::: SOURCE DOCUMENT

Saturday 3 October 2009

More on histograms

Someone asked me whether it would be possible to make a histogram that looks like those that MS Office can create: filled with gradient, casting a shadow, and labelled according to their value. Frankly, I just couldn't admit defeat, and I had to figure out a way. But then, it turned out to be rather simple, so I thought that I would share it here. We are going to make this figure




from this data, called 'msbar.dat'
Max 1.0 1.0 1.2
Min 0.9 0.2 0.95
Avg 0.95 0.5 1.1


I have already discussed a way to beefing up the histograms (It was titled Shiny histograms, or something similar.), but I must say, that method is a bit convoluted. The reason for this is that we used a parametric plot. We can avoid that by plotting to a file first, and then plotting the file as many times as needed. We can't save the trouble of having to read our data file, but this is rather simple. We can do that either by employing a very primitive external script, or writing the script in gnuplot, as we discussed it in, say, the post on the recession graph. Given that we haven't got to process any data, this latter method is probably less desirous. Gnuplot is not for printing lines and the like, after all.

After the introduction, let us see the script!
reset
# First, the gradient for the bars
set xrange [0:1]; set yrange [0:1]; set isosample 2, 200
set table 'msbar_bar.dat'
splot y
unset table

# Then we make the shadow
set isosample 200, 50
set table 'msbar_bar_sh.dat'
splot (1.0-exp((x-1.0)*20.)) #*(1.0-exp((y-1.0)*20.0))
unset table

reset
unset key; unset colorbox
xw = 0.2; set boxwidth xw; sh = 0.03
gf(x) = x*x*x*x #change this, if a tighter gradient is needed
set cbrange [0:7]
set xrange [-0.5:2.5]
set yrange [0:1.4]
set grid ytics lw 0.5 lc rgb "#868686"
set xtics nomirror
set ylabel 'Performance [a.u.]'
set palette defined (0 '#e0e8f5', 1 '#31bd71', 2 '#e0e8f5', 3 '#d99795', 4 '#e0e8f5', 5 '#9ab5e4', 6 "#ffffff", 7 "#a2a2a2")

::::::
::: GIVEN INFORMATION

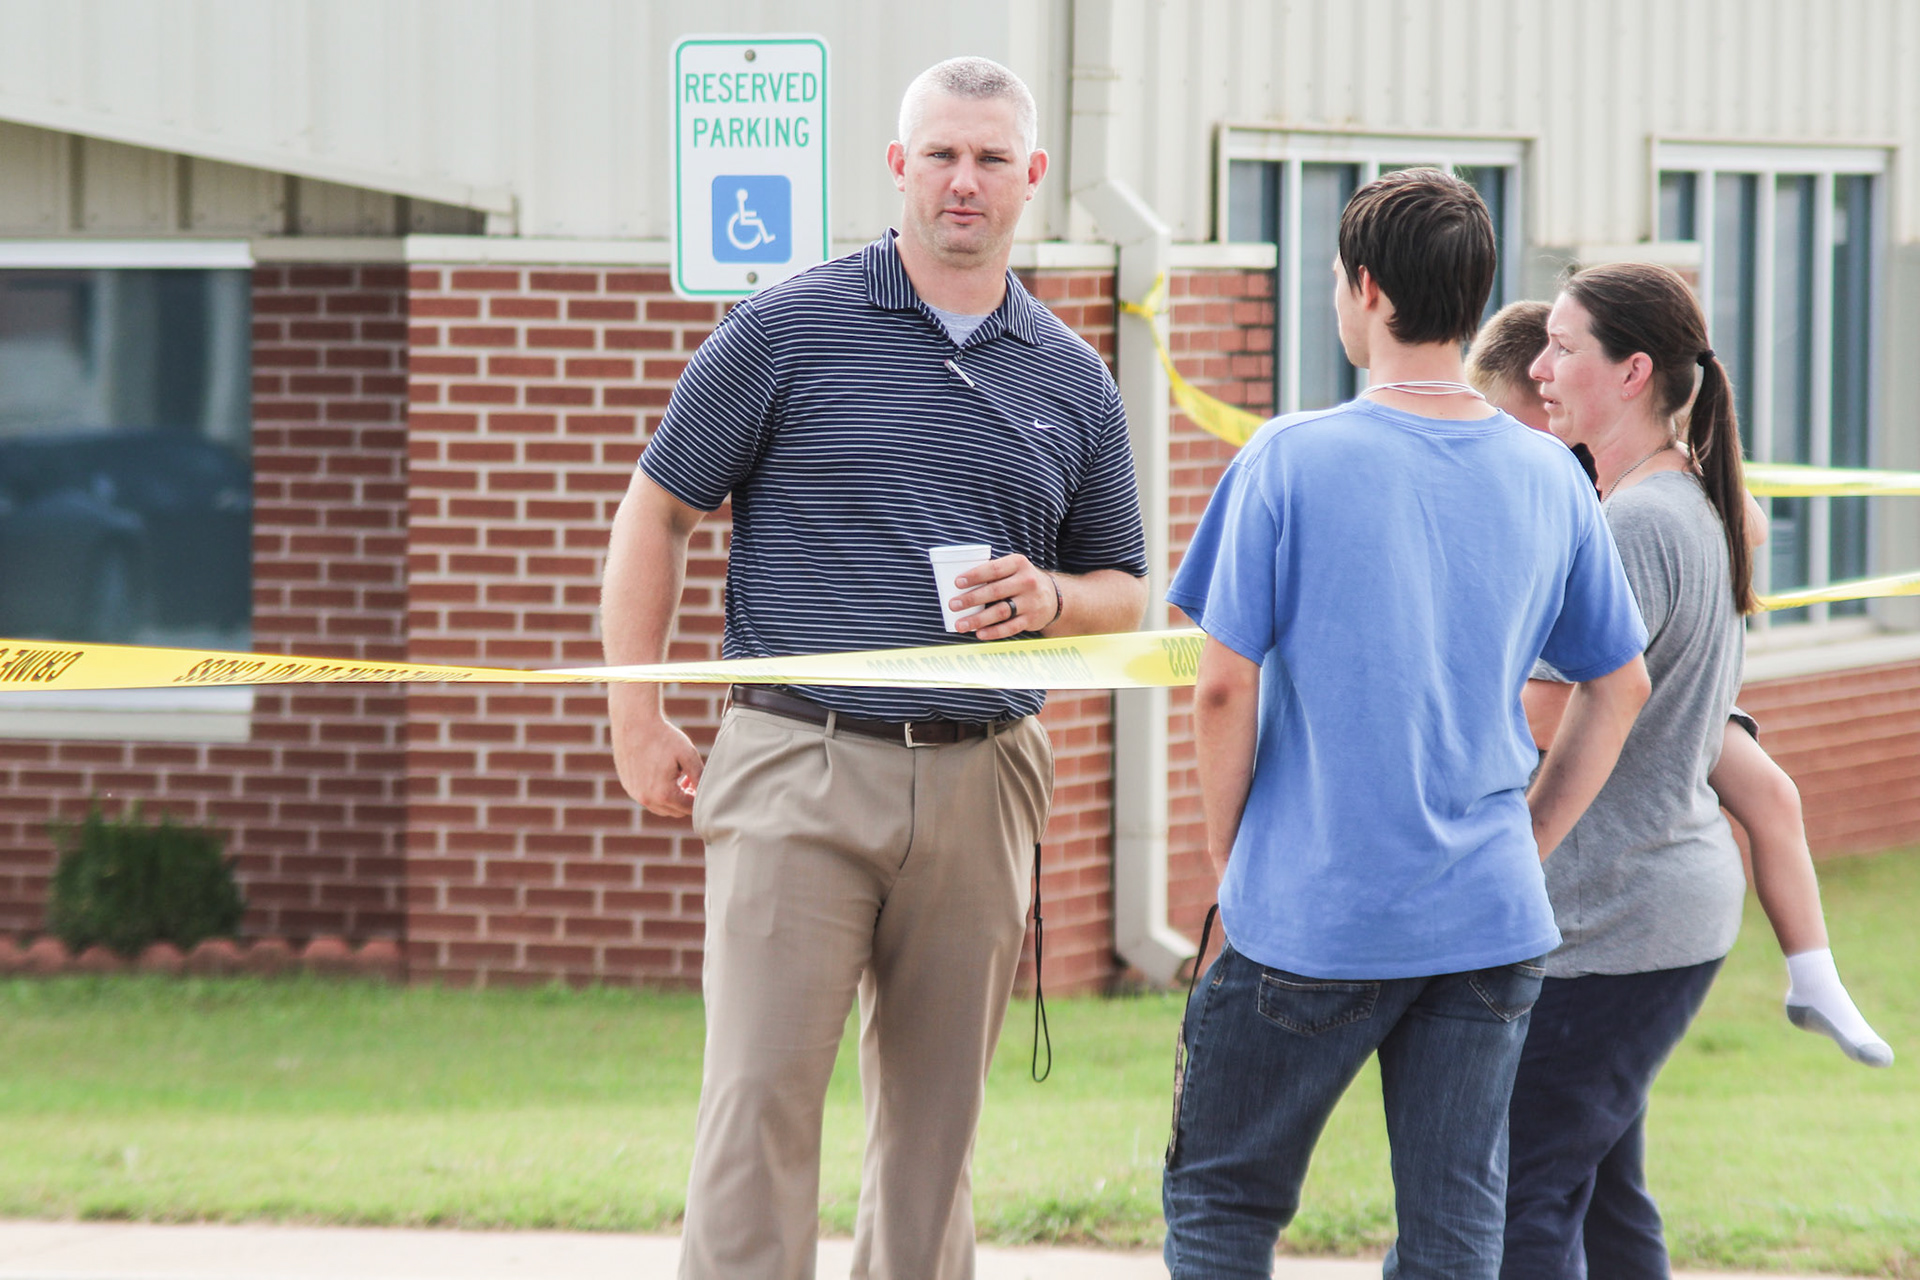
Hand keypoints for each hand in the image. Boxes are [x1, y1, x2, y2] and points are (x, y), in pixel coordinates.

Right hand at [610, 702, 705, 817]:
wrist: (634, 723)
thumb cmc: (663, 737)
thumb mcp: (688, 755)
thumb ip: (699, 777)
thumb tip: (706, 793)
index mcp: (663, 794)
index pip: (688, 808)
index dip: (699, 798)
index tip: (701, 784)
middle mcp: (647, 799)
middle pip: (675, 811)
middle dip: (686, 799)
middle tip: (690, 779)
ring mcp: (635, 794)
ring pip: (660, 808)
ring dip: (672, 798)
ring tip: (678, 776)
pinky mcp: (628, 786)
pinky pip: (648, 798)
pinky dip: (657, 792)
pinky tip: (662, 772)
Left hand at [951, 554, 1057, 639]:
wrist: (1054, 596)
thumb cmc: (1021, 580)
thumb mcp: (1013, 568)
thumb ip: (993, 572)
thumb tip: (958, 582)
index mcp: (1018, 563)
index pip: (994, 569)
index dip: (975, 576)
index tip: (957, 583)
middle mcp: (1027, 581)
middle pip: (995, 591)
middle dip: (971, 599)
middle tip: (953, 605)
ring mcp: (1030, 601)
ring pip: (1001, 611)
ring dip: (978, 619)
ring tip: (960, 624)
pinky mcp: (1032, 619)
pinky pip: (1010, 627)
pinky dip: (993, 632)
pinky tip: (979, 634)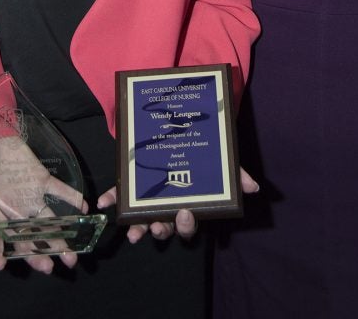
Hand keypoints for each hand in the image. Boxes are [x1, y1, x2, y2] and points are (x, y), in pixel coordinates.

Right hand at [0, 145, 85, 273]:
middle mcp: (13, 211)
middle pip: (25, 237)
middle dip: (36, 254)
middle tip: (48, 268)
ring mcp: (29, 196)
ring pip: (46, 221)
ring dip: (59, 237)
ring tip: (71, 256)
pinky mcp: (40, 179)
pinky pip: (57, 190)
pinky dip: (70, 197)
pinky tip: (82, 208)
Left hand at [96, 165, 258, 244]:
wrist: (177, 124)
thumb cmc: (199, 149)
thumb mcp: (217, 158)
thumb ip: (234, 173)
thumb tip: (252, 188)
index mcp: (188, 202)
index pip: (189, 222)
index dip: (186, 224)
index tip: (185, 214)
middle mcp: (167, 204)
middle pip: (165, 226)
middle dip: (161, 230)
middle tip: (158, 227)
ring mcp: (147, 197)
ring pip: (142, 218)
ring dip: (137, 226)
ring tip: (133, 232)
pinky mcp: (130, 185)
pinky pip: (119, 197)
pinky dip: (111, 200)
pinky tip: (104, 203)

::::::

§ **QUESTIONS TO ANSWER**:
1/ Answer these questions from the gnuplot histogram post:
(a) What file name is given to the data used for the figure?
(b) What kind of plot made the earlier method for beefing up histograms convoluted?
(c) What label does the script set on the y-axis?
2/ Reproduce the gnuplot histogram post word for word, from "from this data, called" to "like, after all.".
3/ Carry on the gnuplot histogram post, starting after its last line shown.

§ **RESPONSES BY TASK**:
1/
(a) msbar.dat
(b) A parametric plot
(c) Performance [a.u.]

2/
from this data, called 'msbar.dat'
Max 1.0 1.0 1.2
Min 0.9 0.2 0.95
Avg 0.95 0.5 1.1


I have already discussed a way to beefing up the histograms (It was titled Shiny histograms, or something similar.), but I must say, that method is a bit convoluted. The reason for this is that we used a parametric plot. We can avoid that by plotting to a file first, and then plotting the file as many times as needed. We can't save the trouble of having to read our data file, but this is rather simple. We can do that either by employing a very primitive external script, or writing the script in gnuplot, as we discussed it in, say, the post on the recession graph. Given that we haven't got to process any data, this latter method is probably less desirous. Gnuplot is not for printing lines and the like, after all.

3/
plot 'msbar.dat' u 0:(0):xticlabel(1) w l, \
'' u ($0-xw):($2+0.1):(stringcolumn(2)) w labels, \
'' u ($0):($3+0.1):(stringcolumn(3)) w labels, \
'' u ($0+xw):($4+0.1):(stringcolumn(4)) w labels, \
'msbar_bar_sh.dat' u ($1*xw-1.5*xw+sh):($2*1.0-sh):($3+6.0) w ima, \
'' u ($1*xw-.5*xw+sh):($2*1.0-sh):($3+6.0) w ima, \
'' u ($1*xw+.5*xw+sh):($2*1.2-sh):($3+6.0) w ima, \
'' u ($1*xw-1.5*xw+sh+1):($2*0.9-sh):($3+6.0) w ima, \
'' u ($1*xw-.5*xw+sh+1):($2*0.2-sh):($3+6.0) w ima, \
'' u ($1*xw+.5*xw+sh+1):($2*0.95-sh):($3+6.0) w ima, \
'' u ($1*xw-1.5*xw+sh+2):($2*0.95-sh):($3+6.0) w ima, \
'' u ($1*xw-.5*xw+sh+2):($2*0.5-sh):($3+6.0) w ima, \
'' u ($1*xw+.5*xw+sh+2):($2*1.1-sh):($3+6.0) w ima, \
'msbar_bar.dat' u ($1*xw-1.5*xw):($2*1.0):(gf($3)) w ima, \
'' u ($1*xw-.5*xw):($2*1.0):(gf($3)+2.0) w ima, \
'' u ($1*xw+.5*xw):($2*1.2):(gf($3)+4.0) w ima, \
'' u ($1*xw-1.5*xw+1):($2*0.9):(gf($3)) w ima, \
'' u ($1*xw-.5*xw+1):($2*0.2):(gf($3)+2.0) w ima, \
'' u ($1*xw+.5*xw+1):($2*0.95):(gf($3)+4.0) w ima, \
'' u ($1*xw-1.5*xw+2):($2*0.95):(gf($3)) w ima, \
'' u ($1*xw-.5*xw+2):($2*0.5):(gf($3)+2.0) w ima, \
'' u ($1*xw+.5*xw+2):($2*1.1):(gf($3)+4.0) w ima, \
'msbar.dat' u ($0-xw):2 w boxes lt -1 lw 0.5 lc rgb "#4f81bd", \
'' u ($0):3 w boxes lt -1 lw 0.5 lc rgb "#4f81bd", \
'' u ($0+xw):4 w boxes lt -1 lw 0.5 lc rgb "#4f81bd"


If you look at the graph, we have three different gradients, and the shadow. That makes four colour schemes altogether. Since we would like to save the difficulties associated with multiplot, we have to cram all those colour schemes into one colour range. More on this a bit later.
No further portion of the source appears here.